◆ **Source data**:
※
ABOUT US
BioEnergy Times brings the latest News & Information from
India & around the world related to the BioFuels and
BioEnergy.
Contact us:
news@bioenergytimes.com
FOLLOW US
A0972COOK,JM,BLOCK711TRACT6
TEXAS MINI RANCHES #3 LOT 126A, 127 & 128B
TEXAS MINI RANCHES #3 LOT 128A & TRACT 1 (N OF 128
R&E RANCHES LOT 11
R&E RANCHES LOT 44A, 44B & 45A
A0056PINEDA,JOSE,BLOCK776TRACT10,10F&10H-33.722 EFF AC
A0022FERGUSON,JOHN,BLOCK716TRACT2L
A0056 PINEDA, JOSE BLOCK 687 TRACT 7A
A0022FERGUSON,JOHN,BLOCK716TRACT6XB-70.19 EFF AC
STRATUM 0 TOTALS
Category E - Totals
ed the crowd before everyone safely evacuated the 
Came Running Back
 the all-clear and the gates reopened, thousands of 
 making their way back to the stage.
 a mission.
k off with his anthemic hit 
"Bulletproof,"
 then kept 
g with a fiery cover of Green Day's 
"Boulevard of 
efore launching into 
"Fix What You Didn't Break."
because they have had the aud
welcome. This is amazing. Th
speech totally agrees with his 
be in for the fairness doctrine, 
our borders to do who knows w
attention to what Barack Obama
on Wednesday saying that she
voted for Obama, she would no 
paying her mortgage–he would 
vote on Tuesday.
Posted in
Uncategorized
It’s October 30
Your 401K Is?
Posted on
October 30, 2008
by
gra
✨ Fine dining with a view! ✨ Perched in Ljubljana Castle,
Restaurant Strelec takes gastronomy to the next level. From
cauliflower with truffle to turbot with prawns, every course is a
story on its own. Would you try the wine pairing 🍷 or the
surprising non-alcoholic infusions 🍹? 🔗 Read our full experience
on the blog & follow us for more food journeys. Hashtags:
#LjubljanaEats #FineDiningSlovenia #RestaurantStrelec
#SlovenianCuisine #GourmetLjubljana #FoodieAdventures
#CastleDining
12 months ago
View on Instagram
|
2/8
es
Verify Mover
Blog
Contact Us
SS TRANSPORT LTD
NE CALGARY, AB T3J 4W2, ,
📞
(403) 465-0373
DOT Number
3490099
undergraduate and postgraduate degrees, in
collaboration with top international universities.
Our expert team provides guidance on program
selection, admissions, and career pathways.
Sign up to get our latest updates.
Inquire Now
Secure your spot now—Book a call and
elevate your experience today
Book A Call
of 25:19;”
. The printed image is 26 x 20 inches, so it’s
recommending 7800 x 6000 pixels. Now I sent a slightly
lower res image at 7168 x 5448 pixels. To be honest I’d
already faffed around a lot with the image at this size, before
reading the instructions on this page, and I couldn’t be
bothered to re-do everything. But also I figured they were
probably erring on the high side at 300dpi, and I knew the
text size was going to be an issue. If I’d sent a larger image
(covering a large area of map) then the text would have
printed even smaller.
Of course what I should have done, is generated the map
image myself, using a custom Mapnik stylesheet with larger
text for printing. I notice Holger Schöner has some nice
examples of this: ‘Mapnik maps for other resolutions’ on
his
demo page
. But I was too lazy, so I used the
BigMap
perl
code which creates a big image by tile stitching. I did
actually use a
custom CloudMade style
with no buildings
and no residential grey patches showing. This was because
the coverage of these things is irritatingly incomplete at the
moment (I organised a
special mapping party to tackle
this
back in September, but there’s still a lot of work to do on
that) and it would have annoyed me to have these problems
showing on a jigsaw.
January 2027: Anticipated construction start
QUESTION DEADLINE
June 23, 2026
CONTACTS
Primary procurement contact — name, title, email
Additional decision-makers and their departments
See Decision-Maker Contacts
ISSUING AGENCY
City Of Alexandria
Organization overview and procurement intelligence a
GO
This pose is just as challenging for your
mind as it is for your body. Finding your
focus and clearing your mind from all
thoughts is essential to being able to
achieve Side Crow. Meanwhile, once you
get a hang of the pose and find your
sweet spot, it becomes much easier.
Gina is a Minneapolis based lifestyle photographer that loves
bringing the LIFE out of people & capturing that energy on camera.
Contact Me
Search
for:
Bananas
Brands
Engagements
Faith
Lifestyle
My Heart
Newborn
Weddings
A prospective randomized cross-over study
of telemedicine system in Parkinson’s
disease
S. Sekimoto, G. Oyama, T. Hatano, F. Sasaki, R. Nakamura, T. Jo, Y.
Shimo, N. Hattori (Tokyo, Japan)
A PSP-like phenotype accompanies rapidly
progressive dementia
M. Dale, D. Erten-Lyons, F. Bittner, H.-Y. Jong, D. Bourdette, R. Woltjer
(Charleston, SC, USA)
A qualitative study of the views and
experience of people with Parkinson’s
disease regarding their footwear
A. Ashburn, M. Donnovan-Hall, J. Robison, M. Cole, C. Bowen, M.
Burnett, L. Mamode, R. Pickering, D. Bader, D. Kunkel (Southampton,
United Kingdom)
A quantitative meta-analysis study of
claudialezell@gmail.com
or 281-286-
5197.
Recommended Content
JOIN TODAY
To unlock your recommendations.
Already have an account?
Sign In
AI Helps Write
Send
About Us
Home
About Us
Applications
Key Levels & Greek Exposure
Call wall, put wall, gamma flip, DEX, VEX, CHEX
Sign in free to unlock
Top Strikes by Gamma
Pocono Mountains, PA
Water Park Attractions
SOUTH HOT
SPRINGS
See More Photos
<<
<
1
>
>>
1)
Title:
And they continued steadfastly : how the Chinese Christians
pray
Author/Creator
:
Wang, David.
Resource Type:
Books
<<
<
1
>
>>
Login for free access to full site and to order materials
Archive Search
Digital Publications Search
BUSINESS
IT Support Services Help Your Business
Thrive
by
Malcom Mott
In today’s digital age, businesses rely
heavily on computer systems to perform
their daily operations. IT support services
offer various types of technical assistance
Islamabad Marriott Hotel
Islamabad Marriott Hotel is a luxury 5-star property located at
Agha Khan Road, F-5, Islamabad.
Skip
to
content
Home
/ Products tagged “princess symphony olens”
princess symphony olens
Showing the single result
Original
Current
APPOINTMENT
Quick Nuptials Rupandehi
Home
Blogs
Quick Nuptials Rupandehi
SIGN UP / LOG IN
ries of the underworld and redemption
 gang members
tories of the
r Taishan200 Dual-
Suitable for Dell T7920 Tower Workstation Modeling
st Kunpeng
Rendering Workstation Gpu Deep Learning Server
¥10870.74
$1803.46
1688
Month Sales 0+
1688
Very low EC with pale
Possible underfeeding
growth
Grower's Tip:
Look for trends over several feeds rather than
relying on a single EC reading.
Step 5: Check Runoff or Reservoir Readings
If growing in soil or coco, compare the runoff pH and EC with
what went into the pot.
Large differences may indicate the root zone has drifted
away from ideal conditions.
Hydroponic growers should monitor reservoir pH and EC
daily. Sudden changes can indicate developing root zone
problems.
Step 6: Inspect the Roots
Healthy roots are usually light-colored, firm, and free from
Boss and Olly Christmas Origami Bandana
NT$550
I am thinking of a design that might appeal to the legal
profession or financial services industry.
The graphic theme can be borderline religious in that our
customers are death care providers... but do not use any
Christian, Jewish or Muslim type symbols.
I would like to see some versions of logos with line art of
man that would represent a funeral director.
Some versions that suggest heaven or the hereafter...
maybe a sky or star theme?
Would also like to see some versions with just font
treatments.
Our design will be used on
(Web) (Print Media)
※
◆ **Directions**: Please give all of the entries again, exactly as written.

◆ **Exercise answer**:
ABOUT US
BioEnergy Times brings the latest News & Information from
India & around the world related to the BioFuels and
BioEnergy.
Contact us:
news@bioenergytimes.com
FOLLOW US
A0972COOK,JM,BLOCK711TRACT6
TEXAS MINI RANCHES #3 LOT 126A, 127 & 128B
TEXAS MINI RANCHES #3 LOT 128A & TRACT 1 (N OF 128
R&E RANCHES LOT 11
R&E RANCHES LOT 44A, 44B & 45A
A0056PINEDA,JOSE,BLOCK776TRACT10,10F&10H-33.722 EFF AC
A0022FERGUSON,JOHN,BLOCK716TRACT2L
A0056 PINEDA, JOSE BLOCK 687 TRACT 7A
A0022FERGUSON,JOHN,BLOCK716TRACT6XB-70.19 EFF AC
STRATUM 0 TOTALS
Category E - Totals
ed the crowd before everyone safely evacuated the 
Came Running Back
 the all-clear and the gates reopened, thousands of 
 making their way back to the stage.
 a mission.
k off with his anthemic hit 
"Bulletproof,"
 then kept 
g with a fiery cover of Green Day's 
"Boulevard of 
efore launching into 
"Fix What You Didn't Break."
because they have had the aud
welcome. This is amazing. Th
speech totally agrees with his 
be in for the fairness doctrine, 
our borders to do who knows w
attention to what Barack Obama
on Wednesday saying that she
voted for Obama, she would no 
paying her mortgage–he would 
vote on Tuesday.
Posted in
Uncategorized
It’s October 30
Your 401K Is?
Posted on
October 30, 2008
by
gra
✨ Fine dining with a view! ✨ Perched in Ljubljana Castle,
Restaurant Strelec takes gastronomy to the next level. From
cauliflower with truffle to turbot with prawns, every course is a
story on its own. Would you try the wine pairing 🍷 or the
surprising non-alcoholic infusions 🍹? 🔗 Read our full experience
on the blog & follow us for more food journeys. Hashtags:
#LjubljanaEats #FineDiningSlovenia #RestaurantStrelec
#SlovenianCuisine #GourmetLjubljana #FoodieAdventures
#CastleDining
12 months ago
View on Instagram
|
2/8
es
Verify Mover
Blog
Contact Us
SS TRANSPORT LTD
NE CALGARY, AB T3J 4W2, ,
📞
(403) 465-0373
DOT Number
3490099
undergraduate and postgraduate degrees, in
collaboration with top international universities.
Our expert team provides guidance on program
selection, admissions, and career pathways.
Sign up to get our latest updates.
Inquire Now
Secure your spot now—Book a call and
elevate your experience today
Book A Call
of 25:19;”
. The printed image is 26 x 20 inches, so it’s
recommending 7800 x 6000 pixels. Now I sent a slightly
lower res image at 7168 x 5448 pixels. To be honest I’d
already faffed around a lot with the image at this size, before
reading the instructions on this page, and I couldn’t be
bothered to re-do everything. But also I figured they were
probably erring on the high side at 300dpi, and I knew the
text size was going to be an issue. If I’d sent a larger image
(covering a large area of map) then the text would have
printed even smaller.
Of course what I should have done, is generated the map
image myself, using a custom Mapnik stylesheet with larger
text for printing. I notice Holger Schöner has some nice
examples of this: ‘Mapnik maps for other resolutions’ on
his
demo page
. But I was too lazy, so I used the
BigMap
perl
code which creates a big image by tile stitching. I did
actually use a
custom CloudMade style
with no buildings
and no residential grey patches showing. This was because
the coverage of these things is irritatingly incomplete at the
moment (I organised a
special mapping party to tackle
this
back in September, but there’s still a lot of work to do on
that) and it would have annoyed me to have these problems
showing on a jigsaw.
January 2027: Anticipated construction start
QUESTION DEADLINE
June 23, 2026
CONTACTS
Primary procurement contact — name, title, email
Additional decision-makers and their departments
See Decision-Maker Contacts
ISSUING AGENCY
City Of Alexandria
Organization overview and procurement intelligence a
GO
This pose is just as challenging for your
mind as it is for your body. Finding your
focus and clearing your mind from all
thoughts is essential to being able to
achieve Side Crow. Meanwhile, once you
get a hang of the pose and find your
sweet spot, it becomes much easier.
Gina is a Minneapolis based lifestyle photographer that loves
bringing the LIFE out of people & capturing that energy on camera.
Contact Me
Search
for:
Bananas
Brands
Engagements
Faith
Lifestyle
My Heart
Newborn
Weddings
A prospective randomized cross-over study
of telemedicine system in Parkinson’s
disease
S. Sekimoto, G. Oyama, T. Hatano, F. Sasaki, R. Nakamura, T. Jo, Y.
Shimo, N. Hattori (Tokyo, Japan)
A PSP-like phenotype accompanies rapidly
progressive dementia
M. Dale, D. Erten-Lyons, F. Bittner, H.-Y. Jong, D. Bourdette, R. Woltjer
(Charleston, SC, USA)
A qualitative study of the views and
experience of people with Parkinson’s
disease regarding their footwear
A. Ashburn, M. Donnovan-Hall, J. Robison, M. Cole, C. Bowen, M.
Burnett, L. Mamode, R. Pickering, D. Bader, D. Kunkel (Southampton,
United Kingdom)
A quantitative meta-analysis study of
claudialezell@gmail.com
or 281-286-
5197.
Recommended Content
JOIN TODAY
To unlock your recommendations.
Already have an account?
Sign In
AI Helps Write
Send
About Us
Home
About Us
Applications
Key Levels & Greek Exposure
Call wall, put wall, gamma flip, DEX, VEX, CHEX
Sign in free to unlock
Top Strikes by Gamma
Pocono Mountains, PA
Water Park Attractions
SOUTH HOT
SPRINGS
See More Photos
<<
<
1
>
>>
1)
Title:
And they continued steadfastly : how the Chinese Christians
pray
Author/Creator
:
Wang, David.
Resource Type:
Books
<<
<
1
>
>>
Login for free access to full site and to order materials
Archive Search
Digital Publications Search
BUSINESS
IT Support Services Help Your Business
Thrive
by
Malcom Mott
In today’s digital age, businesses rely
heavily on computer systems to perform
their daily operations. IT support services
offer various types of technical assistance
Islamabad Marriott Hotel
Islamabad Marriott Hotel is a luxury 5-star property located at
Agha Khan Road, F-5, Islamabad.
Skip
to
content
Home
/ Products tagged “princess symphony olens”
princess symphony olens
Showing the single result
Original
Current
APPOINTMENT
Quick Nuptials Rupandehi
Home
Blogs
Quick Nuptials Rupandehi
SIGN UP / LOG IN
ries of the underworld and redemption
 gang members
tories of the
r Taishan200 Dual-
Suitable for Dell T7920 Tower Workstation Modeling
st Kunpeng
Rendering Workstation Gpu Deep Learning Server
¥10870.74
$1803.46
1688
Month Sales 0+
1688
Very low EC with pale
Possible underfeeding
growth
Grower's Tip:
Look for trends over several feeds rather than
relying on a single EC reading.
Step 5: Check Runoff or Reservoir Readings
If growing in soil or coco, compare the runoff pH and EC with
what went into the pot.
Large differences may indicate the root zone has drifted
away from ideal conditions.
Hydroponic growers should monitor reservoir pH and EC
daily. Sudden changes can indicate developing root zone
problems.
Step 6: Inspect the Roots
Healthy roots are usually light-colored, firm, and free from
Boss and Olly Christmas Origami Bandana
NT$550
I am thinking of a design that might appeal to the legal
profession or financial services industry.
The graphic theme can be borderline religious in that our
customers are death care providers... but do not use any
Christian, Jewish or Muslim type symbols.
I would like to see some versions of logos with line art of
man that would represent a funeral director.
Some versions that suggest heaven or the hereafter...
maybe a sky or star theme?
Would also like to see some versions with just font
treatments.
Our design will be used on
(Web) (Print Media)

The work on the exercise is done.